Puestos a decir algo, y a riesgo de parecer ridícula, aquella gente me
recordaba vagamente a unos crustáceos gigantes de la familia de las langostas.
Esa sería mi definición de aquellos seres, una vez fuera consultada por su
aspecto en la rueda de prensa que sin duda tendría que dar en cualquier momento
durante los días venideros. Luego debí quedarme dormida un buen rato, pues cuando
tuve de nuevo conciencia me encontraba tirada en el suelo y podía observar
sobre mi cabeza la oscuridad incipiente del atardecer, iluminada aquí y allá
por la luz difusa y amarillenta de las mazorcas, que definitivamente habían
cobrado la utilidad de lámparas que les supuse a poco de entrar en el maizal.

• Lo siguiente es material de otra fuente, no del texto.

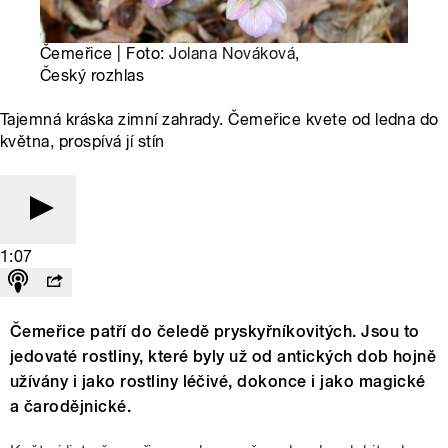
Čemeřice | Foto:
Jolana Nováková
,
Český rozhlas
Tajemná kráska zimní zahrady. Čemeřice kvete od ledna do
května, prospívá jí stín
1:07
Čemeřice patří do čeledě pryskyřníkovitých. Jsou to
jedovaté rostliny, které byly už od antických dob hojně
užívány i jako rostliny léčivé, dokonce i jako magické
a čarodějnické.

Era por lo tanto tarde para mis costumbres habituales, y en casa deberían estar
preocupados pensando en donde podría haberme metido. Me levanté y me dirigí
rápidamente hacia donde creía que estaba el lindero de la plantación, y después
de un buen rato sin encontrar la salida comencé a preocuparme seriamente. En lo
alto, sobre las hojas de las plantas que se erguían sobre mí como fantasmas,
pronto pude ver a la luna brillando tenuamente entre las nubes, y de vez en cuando,
cruzando contra el cielo bandadas de cuervos
y cornejas en retirada. Me pareció un mal presagió, y para consolarme
pensé que quizás solo se trataba de un mal sueño del que pronto iba a
despertar. Comencé a correr alocadamente en todas direcciones sin resultado
alguno, y enseguida tuve el convencimiento de que no había salida, que el mundo
al que entré algunas horas antes y que me había parecido el paraíso, se había
convertido en un lugar siniestro y cerrado sobre sí mismo del que no había
escapatoria. Pronto llegarían aquellos extraños seres y seguro que esta vez mi
presencia no les pasaría inadvertida. Aquello me estaba pasando por no aceptar
mi vida ordinaria, por ser una fantasiosa que no se conformaba con nada y huía
de la realidad, echando al mundo la culpa de mi infelicidad. Finalmente,
desistí de mi huída y acepté lo que, pronto o tarde, era de alguna era
inevitable. Solo tenía que esperar que el nuevo día llegase y buscar la salida
del laberinto con las primeras luces. Suponer que todo lo que me había sucedido
era una experiencia que tenía que llegar. Cuando cerré los ojos la noche debió
caer sobre mí como un manto oscuro que, sin embargo, según creo recordar, pasé
en una especie de duermevela que no puedo precisar, en los que se alternaba el horror
ante la presencia de unos fantasmas inquietantes y el regocijo de unas
sensaciones hasta ese momento desconocidas. Al amanecer me encontraba en campo
abierto y el sol lucía sin trabas en lo alto. Me levanté con calma y me dirigí
tranquilamente hacia casa sin poder evitar un suspiro.